Jimmy Bosch Wants To Move You
Published Feb 01, 2000His razor-thin sideburns connect him to the rougher edges of Latino youth culture, but Jimmy Bosch is the best kind of throwback. While the Latino pop hybrids of Ricky Martin and Lou Bega rule with kids far too young to know who Ricky Ricardo was, Bosch labours ardently in the tradition of show-stopping New York mambo and Latin jazz bands of the '50s and '60s. Bosch, who has played the trombone since the age of 11, learned his chops playing alongside Latin jazz all-stars like Celia Cruz, Eddie Palmieri and Ruben Blades.
Now an athletically built, shaven-headed 40-year-old who could pass for 25, Bosch is a marquee bandleader in his own right, but not a celebrity presence that eclipses the talents and fervour of his bandmates. "For a long time I felt like I was part of the wallpaper, but that doesn't happen in my band," Bosch explains from his New York home. "Everyone showcases what they've got - I've got some great musicians playing with me, and those cats all get featured and acknowledged."

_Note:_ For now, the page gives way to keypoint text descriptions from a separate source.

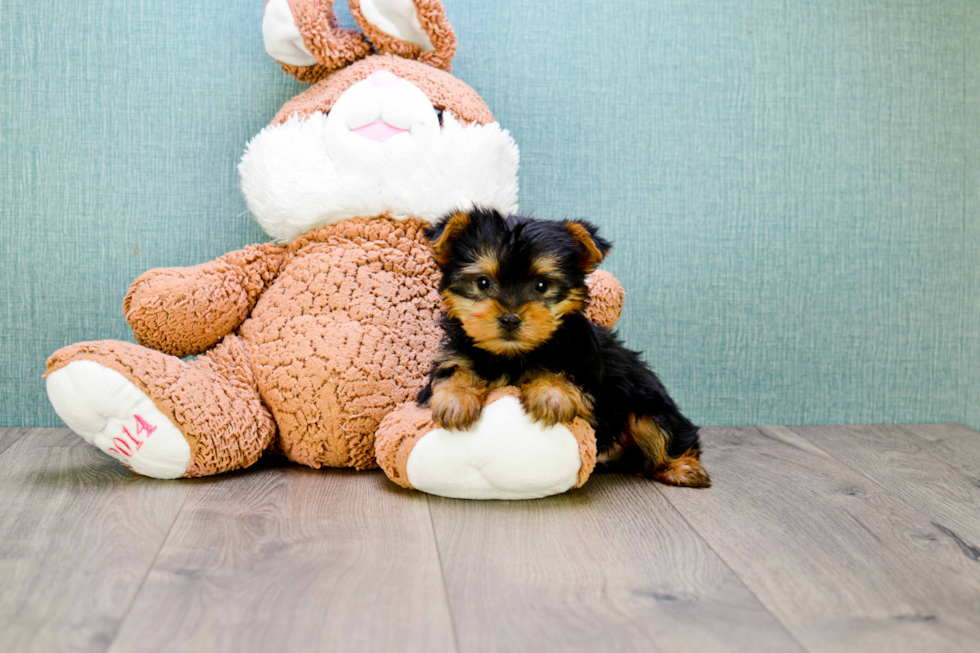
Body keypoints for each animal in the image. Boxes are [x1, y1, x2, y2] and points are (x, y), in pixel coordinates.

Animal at [416, 206, 712, 486]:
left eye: (541, 285)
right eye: (483, 282)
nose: (510, 318)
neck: (511, 355)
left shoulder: (588, 376)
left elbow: (567, 376)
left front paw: (551, 394)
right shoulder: (455, 354)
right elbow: (453, 371)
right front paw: (456, 399)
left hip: (648, 407)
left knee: (663, 430)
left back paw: (683, 468)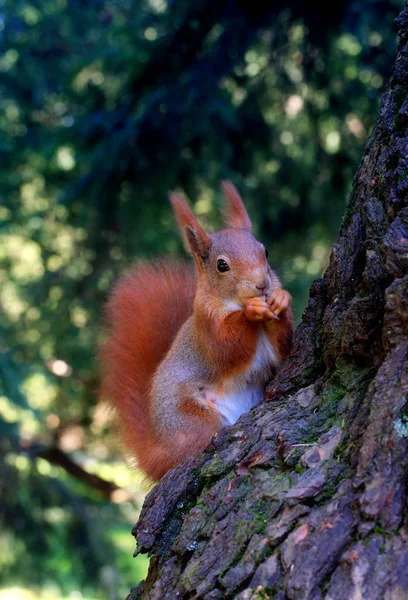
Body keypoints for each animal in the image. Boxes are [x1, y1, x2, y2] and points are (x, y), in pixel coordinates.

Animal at [101, 180, 294, 480]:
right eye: (222, 265)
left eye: (265, 252)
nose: (262, 284)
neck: (232, 302)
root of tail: (158, 451)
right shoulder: (208, 327)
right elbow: (228, 348)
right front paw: (251, 312)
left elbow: (281, 348)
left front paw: (281, 300)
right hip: (191, 419)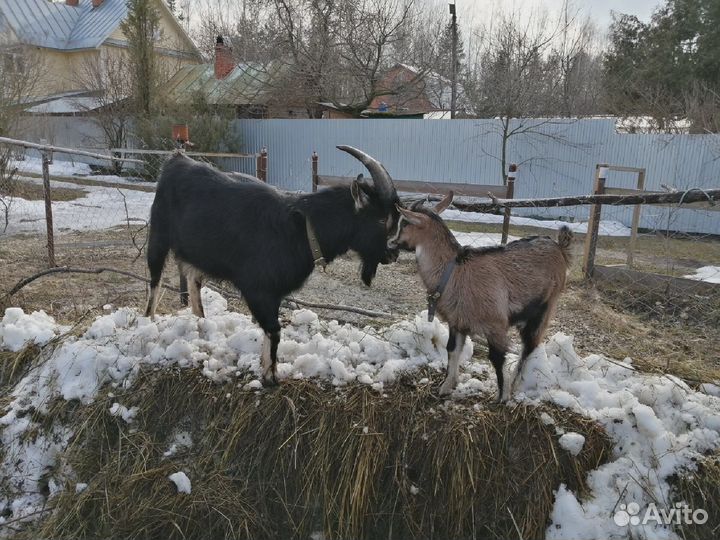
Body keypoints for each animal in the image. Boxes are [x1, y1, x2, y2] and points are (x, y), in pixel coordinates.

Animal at [145, 147, 400, 386]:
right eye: (381, 219)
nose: (393, 253)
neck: (303, 228)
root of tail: (177, 159)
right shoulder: (258, 290)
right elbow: (275, 329)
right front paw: (270, 377)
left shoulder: (274, 294)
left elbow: (271, 329)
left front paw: (266, 366)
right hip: (158, 236)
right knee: (155, 281)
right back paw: (149, 323)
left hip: (197, 253)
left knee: (193, 279)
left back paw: (201, 323)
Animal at [388, 192, 572, 401]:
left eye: (404, 223)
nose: (390, 242)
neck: (454, 272)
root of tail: (559, 247)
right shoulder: (457, 322)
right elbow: (452, 350)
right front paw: (446, 386)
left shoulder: (496, 325)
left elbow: (497, 358)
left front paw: (502, 397)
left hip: (545, 307)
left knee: (529, 345)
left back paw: (514, 383)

The upshot live is a peerlessly explosive spontaneity that sees even the most reticent dancers become animated by the energy radiating from the stage. That powerful spontaneity is also owing to Bosch's style of music: "salsa dura," meaning hard salsa. Less formulaic and more aggressive than most club salsa, the raw energy of salsa dura draws from a New York Puerto Rican community. Salsa Dura is also the name of Bosch's fine new album, but it's big band live music pure and simple.
Rather than wallowing in the injustices of the mainstream media, Bosch enjoys the trickle-down effect of the so-called Latin explosion, relishing the opportunity to share the power of live Latin music. "Ricky Martin is not doing what I'm committed to representing worldwide, but his success has been great for me, because it's making the world more receptive to Latino artists and the fire and the passions of authentic salsa. The world is ready to have some fun on the dance floor, and they're having a blast. It's a very social thing - people get dressed up to go out and they want to meet people and learn how to dance. It's a wonderful thing."